China is famous for its terrible air quality. But they have made progress. As an example, in the last two days, the pm2.5 for Delhi ranged between 158 and 565, while in Beijing it ranged from 109 to 184. The establishment of the health statistical infrastructure, of continuous source apportionment, was an important element of how the Chinese obtained gains on their air quality crisis.

The lack of continuous source apportionment has generated model-based estimates, and confusion, in diagnosing and solving the North Indian air quality crisis. Only about 15 years ago, air quality in North India was much better; something happened in this period which triggered the air quality crisis. What changed?

An important paper on this was published by Balwinder Singh and co-authors in Nature Sustainability in June 2019. The authors report that in 2009, Punjab and Haryana enacted new laws ("Preservation of Subsoil Water Act") aimed at improving water conservation. These laws gave the government the power to define a precise date of the year, prior to which farmers are prohibited from transplanting paddy from the nursery. Such laws are a bad idea in terms of economics and public policy, as the government should not be intrusively involved in the private choices of farmers. Such heavy-handed intrusion tends to induce unintended consequences.

Farmers have argued that the policy actions of the state governments have reduced the number of days available between the kharif and rabi crops, and created incentives to burn the stubble in order to rapidly clear the field. While the health statistical system in India is weak, the researchers measure crop burning using satellite imagery, and are able to augment the data on pm2.5 from ground monitoring stations with satellite-estimated pm2.5, and thus examine the changes which took place around the enactment of new laws in 2009.

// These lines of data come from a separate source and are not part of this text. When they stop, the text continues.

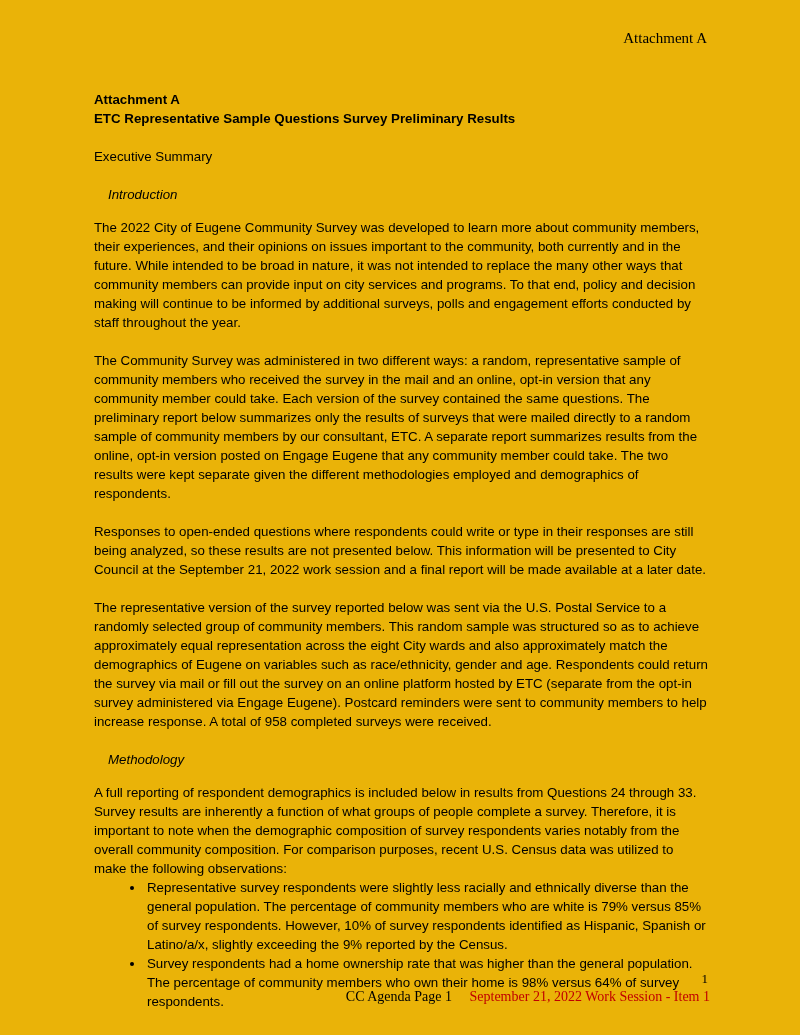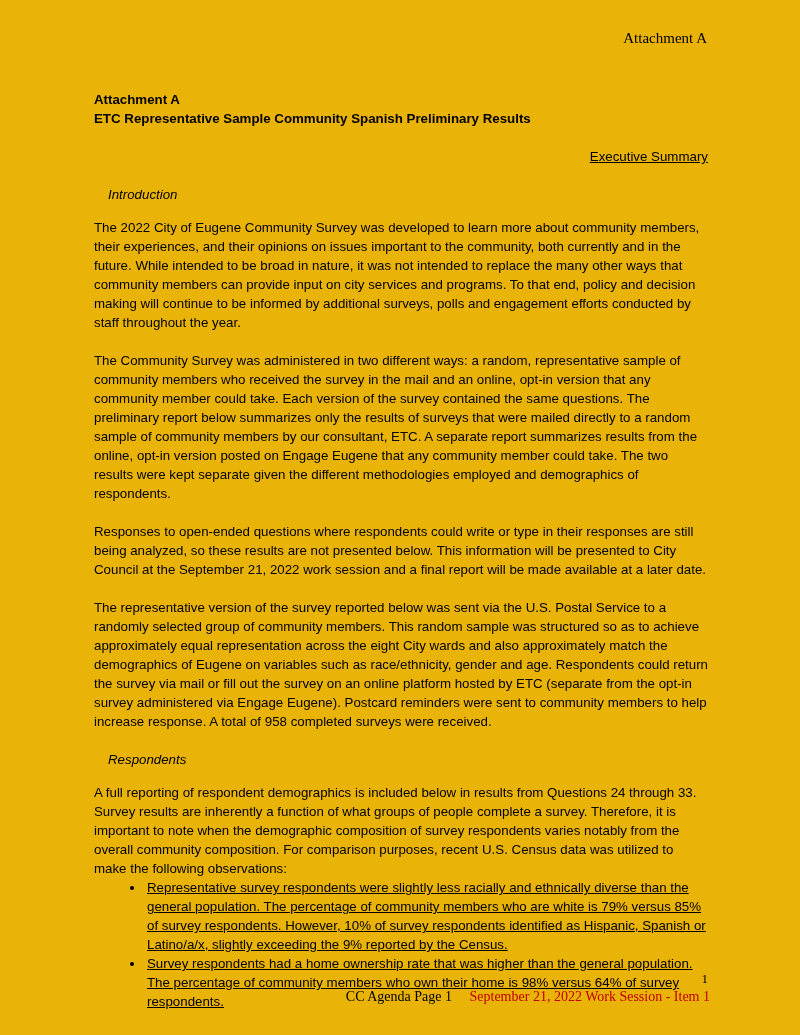--- a/index.html
+++ b/index.html
@@ -31,42 +31,39 @@
     width: 614px;
     font-size: 13.3px;
     line-height: 19px;
     text-align: left;
   }
   .title-block {
     font-weight: bold;
     margin: 0 0 19px 0;
   }
   .underline-heading {
-    text-decoration: underline;
     margin: 8px 0 19px 0;
-    text-align: right;
   }
   .section-heading {
     font-style: italic;
     margin: 14px;
   }
   .para {
     margin: 0 0 19px 0;
   }
   .para.tight {
     margin-bottom: 0;
   }
   ul.bullets {
     margin: 0;
     padding-left: 51px;
   }
   ul.bullets li {
     margin: 0;
     padding-left: 2px;
-    text-decoration: underline;
   }
   .footer {
     position: absolute;
     bottom: 30px;
     right: 90px;
     font-family: "Liberation Serif", serif;
     font-size: 14px;
     white-space: nowrap;
   }
   .footer .footer-right {
@@ -85,33 +82,33 @@
 <body>
 
 <div class="page">
 
   <div class="corner-label">Attachment A</div>
 
   <div class="doc">
 
     <div class="title-block">
       <div>Attachment A</div>
-      <div>ETC Representative Sample Community Spanish Preliminary Results</div>
+      <div>ETC Representative Sample Questions Survey Preliminary Results</div>
     </div>
 
     <div class="underline-heading">Executive Summary</div>
 
     <div class="section-heading">Introduction</div>
     <p class="para">The 2022 City of Eugene Community Survey was developed to learn more about community members, their experiences, and their opinions on issues important to the community, both currently and in the future. While intended to be broad in nature, it was not intended to replace the many other ways that community members can provide input on city services and programs. To that end, policy and decision making will continue to be informed by additional surveys, polls and engagement efforts conducted by staff throughout the year.</p>
     <p class="para">The Community Survey was administered in two different ways: a random, representative sample of community members who received the survey in the mail and an online, opt-in version that any community member could take. Each version of the survey contained the same questions. The preliminary report below summarizes only the results of surveys that were mailed directly to a random sample of community members by our consultant, ETC. A separate report summarizes results from the online, opt-in version posted on Engage Eugene that any community member could take. The two results were kept separate given the different methodologies employed and demographics of respondents.</p>
     <p class="para">Responses to open-ended questions where respondents could write or type in their responses are still being analyzed, so these results are not presented below. This information will be presented to City Council at the September 21, 2022 work session and a final report will be made available at a later date.</p>
 
     <p class="para">The representative version of the survey reported below was sent via the U.S. Postal Service to a randomly selected group of community members. This random sample was structured so as to achieve approximately equal representation across the eight City wards and also approximately match the demographics of Eugene on variables such as race/ethnicity, gender and age. Respondents could return the survey via mail or fill out the survey on an online platform hosted by ETC (separate from the opt-in survey administered via Engage Eugene). Postcard reminders were sent to community members to help increase response. A total of 958 completed surveys were received.</p>
 
-    <div class="section-heading">Respondents</div>
+    <div class="section-heading">Methodology</div>
     <p class="para tight">A full reporting of respondent demographics is included below in results from Questions 24 through 33. Survey results are inherently a function of what groups of people complete a survey. Therefore, it is important to note when the demographic composition of survey respondents varies notably from the overall community composition. For comparison purposes, recent U.S. Census data was utilized to make the following observations:</p>
 
     <ul class="bullets">
       <li>Representative survey respondents were slightly less racially and ethnically diverse than the general population. The percentage of community members who are white is 79% versus 85% of survey respondents. However, 10% of survey respondents identified as Hispanic, Spanish or Latino/a/x, slightly exceeding the 9% reported by the Census.</li>
       <li>Survey respondents had a home ownership rate that was higher than the general population. The percentage of community members who own their home is 98% versus 64% of survey respondents.</li>
     </ul>
 
   </div>
 
   <div class="page-number">1</div>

They demonstrate that the new laws kicked off a surge in crop burning. The new laws also shifted the date of the peak burning from 24 October to 4 November, which is a time when temperatures are lower and the winds are weaker. This gave a 29% worsening of air quality.

If the laws of 2009 kicked off an air quality crisis, the best way forward for policy lies in going to the root cause, and repealing these laws. There are surely myriad other mechanisms through which water conservation can be improved, and experts on agriculture can find these. There is surely a need for light touch intervention rather than the central planning vision of using the coercive power of the state to order farmers about precise dates on which certain economic activities should be undertaken.

In the Indian discourse, there is an understanding that there are numerous policy-induced distortions in agriculture, all of which come together to generate the burning of fields in Punjab and Haryana. But most of these distortions were present before 2009, and there was much less crop burning then. It seems that the new laws triggered enhanced crop burning, and it will help to repeal the two laws.

As 11 years have gone by, clean air in North India is increasingly a distant memory. We must not lose heart; such problems are highly solvable given the right intellectual capacity. There are numerous countries where air quality problems were faced, and through sound intellectual work, solved. As an example, an article by David Parrish and co-authors in Atmospheric Environment in 2011 about Los Angeles says It is fair to say that this mega-city has gone from being one of the most polluted in the world 50 years ago to presently one of the least polluted cities of its size.

For India today, two lines of work appear attractive. The first consists of establishing a sound statistical system on air quality, and a community of researchers. The second consists of repealing the offending 2009 law in Punjab and Haryana. Punjab and Haryana should see their self-interest in such a repeal, as the bad air influences health of their people. In addition, there is a need for mechanisms through which other states are able to demand compensation from Punjab and Haryana.